_THE PROBLEM_
Below are the records; copy exactly the stretch from the line containing "b) С учетом" through the line containing "с) Дивиденды, получаемые", both ends included, and nothing else.

_RECORDS SHOWN_
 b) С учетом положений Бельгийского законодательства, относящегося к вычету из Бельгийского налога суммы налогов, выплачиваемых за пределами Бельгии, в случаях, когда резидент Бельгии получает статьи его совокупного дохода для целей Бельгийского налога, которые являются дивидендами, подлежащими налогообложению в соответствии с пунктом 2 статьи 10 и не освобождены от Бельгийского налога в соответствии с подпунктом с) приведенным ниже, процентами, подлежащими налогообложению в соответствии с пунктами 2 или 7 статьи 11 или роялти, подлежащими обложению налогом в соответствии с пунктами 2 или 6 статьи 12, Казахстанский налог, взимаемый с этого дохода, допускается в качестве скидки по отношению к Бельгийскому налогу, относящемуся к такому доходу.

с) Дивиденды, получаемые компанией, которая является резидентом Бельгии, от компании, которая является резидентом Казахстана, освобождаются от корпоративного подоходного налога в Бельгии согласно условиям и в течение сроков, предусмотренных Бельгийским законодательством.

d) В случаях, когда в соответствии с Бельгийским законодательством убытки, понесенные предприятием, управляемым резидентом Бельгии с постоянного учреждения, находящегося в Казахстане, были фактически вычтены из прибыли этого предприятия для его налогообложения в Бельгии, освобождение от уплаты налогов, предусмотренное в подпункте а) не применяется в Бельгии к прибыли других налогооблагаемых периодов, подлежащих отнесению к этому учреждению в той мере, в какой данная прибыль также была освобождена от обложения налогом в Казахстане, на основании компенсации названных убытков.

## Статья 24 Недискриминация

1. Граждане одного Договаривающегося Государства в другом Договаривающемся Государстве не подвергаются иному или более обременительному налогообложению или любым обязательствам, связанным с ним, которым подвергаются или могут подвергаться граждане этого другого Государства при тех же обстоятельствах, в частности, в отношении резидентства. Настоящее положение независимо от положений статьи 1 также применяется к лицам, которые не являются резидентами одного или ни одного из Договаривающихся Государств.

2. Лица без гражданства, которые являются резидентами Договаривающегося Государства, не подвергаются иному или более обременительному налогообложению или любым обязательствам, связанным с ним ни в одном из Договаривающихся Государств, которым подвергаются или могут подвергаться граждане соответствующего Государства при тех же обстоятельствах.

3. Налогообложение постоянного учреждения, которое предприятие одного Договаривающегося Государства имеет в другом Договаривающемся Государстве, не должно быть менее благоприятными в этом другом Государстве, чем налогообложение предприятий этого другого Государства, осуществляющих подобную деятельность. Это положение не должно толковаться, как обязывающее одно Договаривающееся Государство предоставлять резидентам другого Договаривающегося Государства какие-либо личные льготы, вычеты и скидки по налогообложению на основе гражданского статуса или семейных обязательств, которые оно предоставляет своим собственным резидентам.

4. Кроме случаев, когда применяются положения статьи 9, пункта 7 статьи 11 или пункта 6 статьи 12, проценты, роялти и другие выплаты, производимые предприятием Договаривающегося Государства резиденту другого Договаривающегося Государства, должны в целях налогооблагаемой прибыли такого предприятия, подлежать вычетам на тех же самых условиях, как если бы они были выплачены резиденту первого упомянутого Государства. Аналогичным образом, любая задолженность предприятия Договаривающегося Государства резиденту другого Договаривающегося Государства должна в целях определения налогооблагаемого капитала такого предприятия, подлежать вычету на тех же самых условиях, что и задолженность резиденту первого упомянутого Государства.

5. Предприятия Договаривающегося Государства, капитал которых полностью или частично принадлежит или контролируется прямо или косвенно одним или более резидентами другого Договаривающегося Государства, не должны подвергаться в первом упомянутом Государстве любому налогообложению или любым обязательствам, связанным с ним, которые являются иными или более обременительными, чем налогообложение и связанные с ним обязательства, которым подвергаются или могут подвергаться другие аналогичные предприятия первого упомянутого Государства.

--

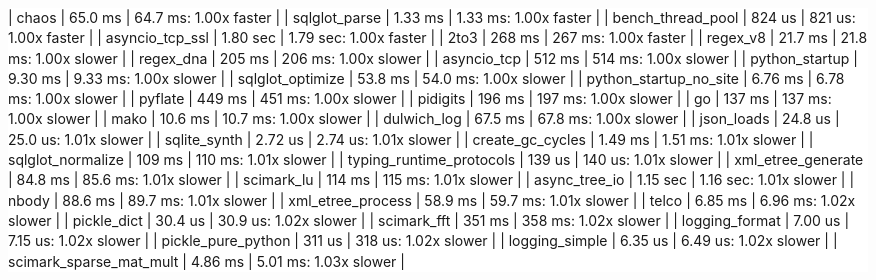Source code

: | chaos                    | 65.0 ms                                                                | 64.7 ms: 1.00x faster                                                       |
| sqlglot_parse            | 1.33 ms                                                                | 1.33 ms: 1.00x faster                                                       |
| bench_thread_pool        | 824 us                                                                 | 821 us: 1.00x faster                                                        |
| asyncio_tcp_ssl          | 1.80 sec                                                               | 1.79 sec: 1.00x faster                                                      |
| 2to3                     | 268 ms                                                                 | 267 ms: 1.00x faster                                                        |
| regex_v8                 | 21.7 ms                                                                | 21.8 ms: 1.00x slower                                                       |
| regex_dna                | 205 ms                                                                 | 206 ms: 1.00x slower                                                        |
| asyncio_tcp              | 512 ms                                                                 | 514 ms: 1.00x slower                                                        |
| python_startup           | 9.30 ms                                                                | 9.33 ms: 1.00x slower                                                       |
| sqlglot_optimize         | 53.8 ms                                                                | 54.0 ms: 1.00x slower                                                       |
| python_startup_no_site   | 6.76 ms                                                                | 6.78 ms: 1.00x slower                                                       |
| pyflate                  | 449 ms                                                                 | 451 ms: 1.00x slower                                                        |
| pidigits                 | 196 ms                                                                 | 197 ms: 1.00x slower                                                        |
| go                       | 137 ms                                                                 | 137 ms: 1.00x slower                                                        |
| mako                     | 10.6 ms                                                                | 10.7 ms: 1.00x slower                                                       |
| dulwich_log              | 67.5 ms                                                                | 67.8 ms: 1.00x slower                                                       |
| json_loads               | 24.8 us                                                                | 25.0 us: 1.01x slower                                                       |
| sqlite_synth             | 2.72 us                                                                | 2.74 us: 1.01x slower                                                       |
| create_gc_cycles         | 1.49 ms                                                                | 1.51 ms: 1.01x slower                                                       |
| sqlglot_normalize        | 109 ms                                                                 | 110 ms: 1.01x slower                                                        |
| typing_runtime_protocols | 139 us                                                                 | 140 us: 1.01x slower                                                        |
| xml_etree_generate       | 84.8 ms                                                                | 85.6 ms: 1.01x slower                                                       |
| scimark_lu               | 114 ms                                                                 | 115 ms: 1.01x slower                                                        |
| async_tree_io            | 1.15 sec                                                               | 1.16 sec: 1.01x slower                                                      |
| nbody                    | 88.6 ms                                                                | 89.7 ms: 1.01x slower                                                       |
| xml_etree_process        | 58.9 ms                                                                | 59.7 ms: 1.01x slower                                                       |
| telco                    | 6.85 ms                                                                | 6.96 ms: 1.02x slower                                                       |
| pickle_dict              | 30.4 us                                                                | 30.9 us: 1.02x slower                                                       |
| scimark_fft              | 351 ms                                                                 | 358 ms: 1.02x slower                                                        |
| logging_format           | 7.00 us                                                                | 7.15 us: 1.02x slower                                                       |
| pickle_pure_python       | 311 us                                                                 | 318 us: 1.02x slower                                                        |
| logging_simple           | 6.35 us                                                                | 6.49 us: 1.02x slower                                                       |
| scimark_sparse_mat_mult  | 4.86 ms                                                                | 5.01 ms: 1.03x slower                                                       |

_RESULT OF THIS TASK_
 b) С учетом положений Бельгийского законодательства, относящегося к вычету из Бельгийского налога суммы налогов, выплачиваемых за пределами Бельгии, в случаях, когда резидент Бельгии получает статьи его совокупного дохода для целей Бельгийского налога, которые являются дивидендами, подлежащими налогообложению в соответствии с пунктом 2 статьи 10 и не освобождены от Бельгийского налога в соответствии с подпунктом с) приведенным ниже, процентами, подлежащими налогообложению в соответствии с пунктами 2 или 7 статьи 11 или роялти, подлежащими обложению налогом в соответствии с пунктами 2 или 6 статьи 12, Казахстанский налог, взимаемый с этого дохода, допускается в качестве скидки по отношению к Бельгийскому налогу, относящемуся к такому доходу.

с) Дивиденды, получаемые компанией, которая является резидентом Бельгии, от компании, которая является резидентом Казахстана, освобождаются от корпоративного подоходного налога в Бельгии согласно условиям и в течение сроков, предусмотренных Бельгийским законодательством.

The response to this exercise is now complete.